La professionnalisation s’inscrit également dans un cadre évolutif : celui du paysage de la formation avec une ouverture sur le droit à la formation qui s’accompagne de l’évolution des portes d’entrée et aussi de référentiels formalisés. Des positionnements en termes de « compétences » sont encouragés, dans un environnement juridique et normatif très prolifique (certifications...). Cette démarche impacte les formations dans tous les domaines et notamment les métiers du social et de l’action sociale. Avec des volets contraignants, qui peuvent aussi faire perdre le sens de métiers.
En faisant passer également l’utilisation des technologies et la digitalisation en priorité, la relation d’aide se trouve affectée, pouvant amener des incompréhensions et des doutes (« Ambivalentes technologies », ASH 5 mars 2021).

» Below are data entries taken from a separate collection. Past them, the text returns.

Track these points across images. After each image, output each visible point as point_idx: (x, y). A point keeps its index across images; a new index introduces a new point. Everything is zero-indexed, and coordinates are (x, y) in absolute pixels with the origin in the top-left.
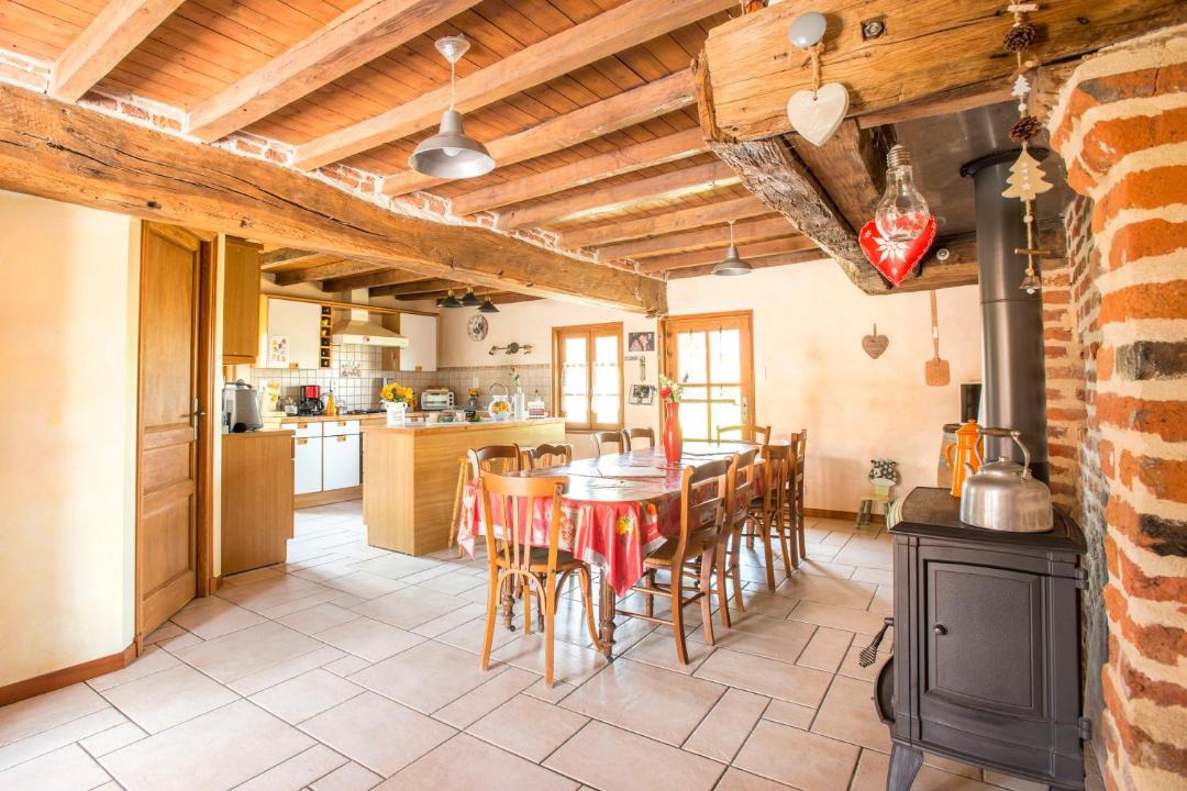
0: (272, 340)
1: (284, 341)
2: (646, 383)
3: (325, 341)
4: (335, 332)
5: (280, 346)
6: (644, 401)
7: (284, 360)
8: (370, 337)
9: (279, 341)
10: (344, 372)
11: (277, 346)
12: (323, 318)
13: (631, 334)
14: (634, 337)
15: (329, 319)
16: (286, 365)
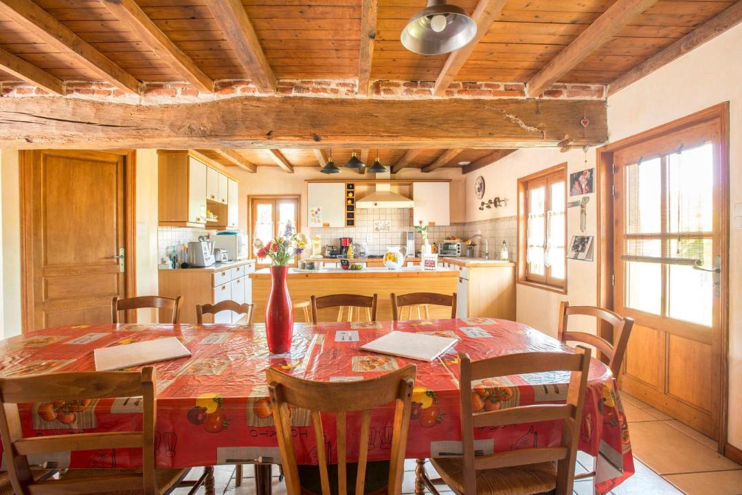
0: (310, 209)
1: (319, 210)
2: (585, 234)
3: (350, 208)
4: (357, 200)
5: (316, 213)
6: (581, 255)
7: (319, 221)
8: (378, 202)
9: (315, 209)
10: (377, 229)
11: (314, 213)
12: (348, 192)
13: (572, 175)
14: (575, 178)
15: (353, 192)
16: (321, 225)
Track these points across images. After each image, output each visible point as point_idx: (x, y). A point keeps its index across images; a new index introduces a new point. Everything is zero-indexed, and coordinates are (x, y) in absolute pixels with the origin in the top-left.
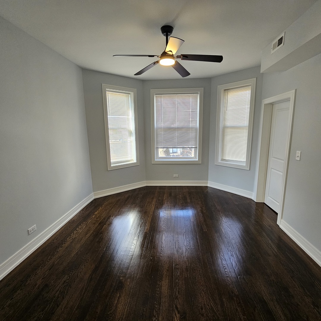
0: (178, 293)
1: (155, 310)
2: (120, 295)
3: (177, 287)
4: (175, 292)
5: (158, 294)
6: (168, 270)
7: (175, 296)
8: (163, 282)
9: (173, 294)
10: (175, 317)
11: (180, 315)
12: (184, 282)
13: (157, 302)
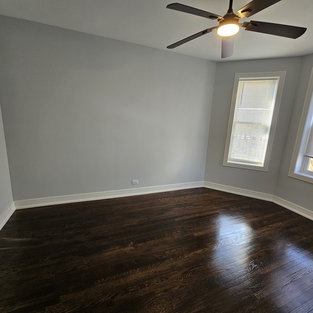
0: (132, 291)
1: (110, 278)
2: (117, 249)
3: (139, 287)
4: (133, 287)
5: (126, 273)
6: (155, 272)
7: (129, 289)
8: (140, 273)
9: (129, 287)
10: (108, 296)
11: (110, 300)
12: (148, 292)
13: (118, 276)
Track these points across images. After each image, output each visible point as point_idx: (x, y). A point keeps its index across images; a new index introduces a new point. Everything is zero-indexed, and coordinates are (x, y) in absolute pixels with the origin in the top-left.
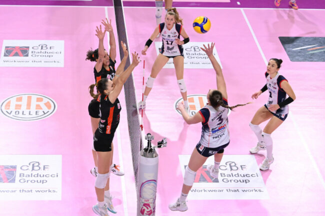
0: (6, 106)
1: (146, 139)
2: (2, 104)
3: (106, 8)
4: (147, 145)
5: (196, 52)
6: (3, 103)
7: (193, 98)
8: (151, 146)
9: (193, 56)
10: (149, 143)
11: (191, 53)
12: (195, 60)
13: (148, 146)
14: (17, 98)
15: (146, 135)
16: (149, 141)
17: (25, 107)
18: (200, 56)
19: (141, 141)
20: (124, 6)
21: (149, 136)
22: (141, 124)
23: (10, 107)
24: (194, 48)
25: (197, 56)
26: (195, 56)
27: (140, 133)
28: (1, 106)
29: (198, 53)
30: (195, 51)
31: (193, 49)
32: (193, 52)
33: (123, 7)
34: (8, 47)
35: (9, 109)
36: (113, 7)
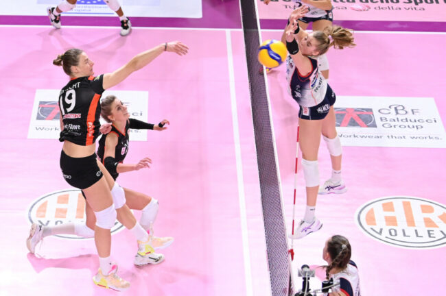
0: (39, 211)
1: (300, 275)
2: (32, 207)
3: (228, 31)
4: (301, 287)
5: (398, 116)
6: (34, 204)
7: (391, 203)
8: (308, 290)
9: (393, 124)
10: (305, 284)
11: (388, 117)
12: (397, 132)
13: (304, 290)
14: (59, 197)
15: (300, 269)
16: (304, 279)
17: (75, 214)
18: (406, 124)
19: (290, 280)
20: (262, 28)
21: (306, 269)
22: (290, 248)
23: (47, 214)
24: (396, 109)
25: (400, 123)
26: (396, 123)
27: (288, 266)
28: (30, 211)
29: (404, 117)
30: (397, 113)
31: (393, 110)
32: (393, 115)
33: (260, 30)
34: (45, 102)
35: (43, 216)
36: (241, 30)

Sur l’aidance, la réflexion est plus particulièrement reliée à plusieurs questions :
- l’attractivité des métiers : le recrutement, la construction de nouveaux métiers ;
- la nécessité de former les professionnels, comme un des moyens de soutenir des aidants (détection des facteurs de risques) ;
- la valorisation des expériences des aidants dans le milieu professionnel.

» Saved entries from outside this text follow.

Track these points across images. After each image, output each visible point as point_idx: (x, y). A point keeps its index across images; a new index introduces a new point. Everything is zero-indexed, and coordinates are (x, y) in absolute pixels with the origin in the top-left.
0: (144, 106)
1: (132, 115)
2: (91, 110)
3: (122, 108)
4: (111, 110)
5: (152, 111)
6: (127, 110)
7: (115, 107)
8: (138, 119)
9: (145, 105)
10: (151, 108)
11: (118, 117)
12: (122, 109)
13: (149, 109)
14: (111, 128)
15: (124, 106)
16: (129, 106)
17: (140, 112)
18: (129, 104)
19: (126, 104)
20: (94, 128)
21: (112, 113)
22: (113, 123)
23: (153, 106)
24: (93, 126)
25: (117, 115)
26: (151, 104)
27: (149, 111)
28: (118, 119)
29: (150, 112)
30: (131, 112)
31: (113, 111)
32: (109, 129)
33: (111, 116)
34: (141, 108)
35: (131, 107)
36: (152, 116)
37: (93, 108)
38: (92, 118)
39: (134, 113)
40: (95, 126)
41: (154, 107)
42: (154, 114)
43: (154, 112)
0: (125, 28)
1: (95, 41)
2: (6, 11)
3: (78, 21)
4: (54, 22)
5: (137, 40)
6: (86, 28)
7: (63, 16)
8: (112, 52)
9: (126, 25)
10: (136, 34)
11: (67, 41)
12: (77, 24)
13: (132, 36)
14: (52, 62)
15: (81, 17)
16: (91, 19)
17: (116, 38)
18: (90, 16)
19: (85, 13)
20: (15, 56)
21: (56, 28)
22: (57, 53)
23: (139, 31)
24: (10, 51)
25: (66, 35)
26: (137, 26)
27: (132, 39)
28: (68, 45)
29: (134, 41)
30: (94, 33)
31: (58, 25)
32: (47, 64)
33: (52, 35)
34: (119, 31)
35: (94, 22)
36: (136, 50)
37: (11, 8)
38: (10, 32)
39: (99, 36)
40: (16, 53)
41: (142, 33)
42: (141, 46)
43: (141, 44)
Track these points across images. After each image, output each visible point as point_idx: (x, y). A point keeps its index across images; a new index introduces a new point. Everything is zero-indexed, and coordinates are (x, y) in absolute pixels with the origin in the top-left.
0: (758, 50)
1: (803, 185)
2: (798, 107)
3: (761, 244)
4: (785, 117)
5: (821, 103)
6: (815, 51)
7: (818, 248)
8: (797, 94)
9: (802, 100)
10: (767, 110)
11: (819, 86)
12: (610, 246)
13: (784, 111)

Autrement dit, il s’agit de « favoriser le développement d’une expertise, tout en préservant des qualités d’implication, d’engagement personnel et professionnel » (M. Jaeger, précité).
Est-ce difficilement conciliable, d’autant que viennent se greffer d’autres formes de savoirs et d’expertise comme la pair-aidance et l’idée d’un « continuum » aidants professionnels/ aidants non-professionnels (M. Jaeger, précité ; et « Le continuum aidants informels-aidants professionnels », Revue Vie sociale 2012/4, p. 97).

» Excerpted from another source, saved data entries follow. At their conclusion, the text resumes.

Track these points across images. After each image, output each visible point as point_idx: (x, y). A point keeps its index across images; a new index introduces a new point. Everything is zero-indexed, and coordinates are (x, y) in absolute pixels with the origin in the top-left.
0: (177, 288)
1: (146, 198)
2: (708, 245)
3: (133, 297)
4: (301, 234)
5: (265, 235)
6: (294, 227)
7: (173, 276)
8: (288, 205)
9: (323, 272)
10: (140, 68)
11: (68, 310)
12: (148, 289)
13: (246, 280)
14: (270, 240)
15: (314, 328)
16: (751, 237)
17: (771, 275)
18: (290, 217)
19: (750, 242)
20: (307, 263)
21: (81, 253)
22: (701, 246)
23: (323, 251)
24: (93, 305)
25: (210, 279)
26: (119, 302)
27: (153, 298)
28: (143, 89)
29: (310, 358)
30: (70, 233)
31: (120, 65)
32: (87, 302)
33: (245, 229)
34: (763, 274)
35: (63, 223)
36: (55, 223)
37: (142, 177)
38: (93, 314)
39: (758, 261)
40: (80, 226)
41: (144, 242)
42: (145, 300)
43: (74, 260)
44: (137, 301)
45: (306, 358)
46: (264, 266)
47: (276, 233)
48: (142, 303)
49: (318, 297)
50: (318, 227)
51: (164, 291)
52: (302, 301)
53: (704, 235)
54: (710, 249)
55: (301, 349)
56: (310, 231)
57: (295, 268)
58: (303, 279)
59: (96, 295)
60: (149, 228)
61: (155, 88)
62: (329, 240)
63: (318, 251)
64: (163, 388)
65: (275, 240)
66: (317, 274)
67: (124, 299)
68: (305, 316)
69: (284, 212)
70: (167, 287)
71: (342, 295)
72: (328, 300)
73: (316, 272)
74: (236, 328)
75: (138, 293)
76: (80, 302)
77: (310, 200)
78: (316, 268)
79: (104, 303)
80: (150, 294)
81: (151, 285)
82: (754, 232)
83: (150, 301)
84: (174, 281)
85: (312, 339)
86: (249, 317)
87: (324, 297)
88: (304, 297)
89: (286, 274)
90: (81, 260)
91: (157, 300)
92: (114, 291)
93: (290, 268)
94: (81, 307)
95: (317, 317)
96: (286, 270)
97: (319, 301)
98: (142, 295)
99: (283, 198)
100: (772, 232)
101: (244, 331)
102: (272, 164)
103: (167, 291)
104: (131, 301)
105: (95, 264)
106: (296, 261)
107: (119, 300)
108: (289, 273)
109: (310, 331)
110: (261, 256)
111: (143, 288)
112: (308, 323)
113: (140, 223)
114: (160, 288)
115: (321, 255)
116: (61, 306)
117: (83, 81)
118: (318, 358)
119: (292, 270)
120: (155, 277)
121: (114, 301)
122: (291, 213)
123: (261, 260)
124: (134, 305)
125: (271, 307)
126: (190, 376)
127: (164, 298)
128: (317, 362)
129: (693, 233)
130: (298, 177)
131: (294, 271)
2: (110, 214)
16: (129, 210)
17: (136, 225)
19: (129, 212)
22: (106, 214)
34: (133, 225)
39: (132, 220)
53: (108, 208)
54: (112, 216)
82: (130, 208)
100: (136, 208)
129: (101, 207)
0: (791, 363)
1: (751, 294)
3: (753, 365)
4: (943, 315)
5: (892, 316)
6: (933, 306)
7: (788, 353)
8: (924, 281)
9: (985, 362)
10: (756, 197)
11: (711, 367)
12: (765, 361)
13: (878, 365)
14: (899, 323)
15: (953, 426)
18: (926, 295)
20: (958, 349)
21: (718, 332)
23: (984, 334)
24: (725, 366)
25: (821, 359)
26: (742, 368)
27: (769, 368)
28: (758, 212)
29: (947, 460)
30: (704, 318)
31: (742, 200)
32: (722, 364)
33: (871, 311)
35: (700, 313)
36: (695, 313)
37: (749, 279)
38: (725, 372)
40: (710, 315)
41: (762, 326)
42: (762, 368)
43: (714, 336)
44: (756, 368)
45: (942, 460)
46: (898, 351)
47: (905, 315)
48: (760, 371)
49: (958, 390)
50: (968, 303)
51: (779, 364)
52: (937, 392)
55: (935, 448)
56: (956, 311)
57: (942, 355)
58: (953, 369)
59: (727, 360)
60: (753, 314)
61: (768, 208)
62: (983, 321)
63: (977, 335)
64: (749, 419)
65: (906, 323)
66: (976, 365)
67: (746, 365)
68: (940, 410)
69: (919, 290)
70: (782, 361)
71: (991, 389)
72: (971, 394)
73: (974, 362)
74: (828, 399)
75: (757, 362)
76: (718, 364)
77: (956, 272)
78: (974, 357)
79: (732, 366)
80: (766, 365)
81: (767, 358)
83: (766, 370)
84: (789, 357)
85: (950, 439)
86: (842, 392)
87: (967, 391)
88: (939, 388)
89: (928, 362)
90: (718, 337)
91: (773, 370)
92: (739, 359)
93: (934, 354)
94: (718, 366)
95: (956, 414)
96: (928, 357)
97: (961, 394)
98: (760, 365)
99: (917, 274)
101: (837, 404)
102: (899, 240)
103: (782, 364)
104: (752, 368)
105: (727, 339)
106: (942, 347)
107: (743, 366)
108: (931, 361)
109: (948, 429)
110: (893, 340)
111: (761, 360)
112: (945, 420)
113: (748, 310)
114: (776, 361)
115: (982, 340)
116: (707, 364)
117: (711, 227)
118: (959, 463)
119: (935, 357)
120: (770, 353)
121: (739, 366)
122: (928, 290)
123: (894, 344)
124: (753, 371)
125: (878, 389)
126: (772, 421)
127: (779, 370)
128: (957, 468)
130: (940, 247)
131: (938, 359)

Un premier constat : une forme d’hostilité peut encore exister dans la perspective d’une concurrence de légitimités. La même méfiance concerne la pair-aidance et s’efface lorsque chacun comprend la place de l’autre et en perçoit l’intérêt commun dans la relation d’aide (voir aussi supra, Chapitre 2).
Les équilibres entre les différences de savoirs sont au cœur des débats (M. Jaeger, précité).
Se pose aussi la question de la mise à distance fondant la professionnalité : les frontières semblent poreuses, non étanches ; le professionnel peut devenir bénévole (dans certains cas, par choix, pour donner du sens à son métier) et le bénévole se professionnaliserait.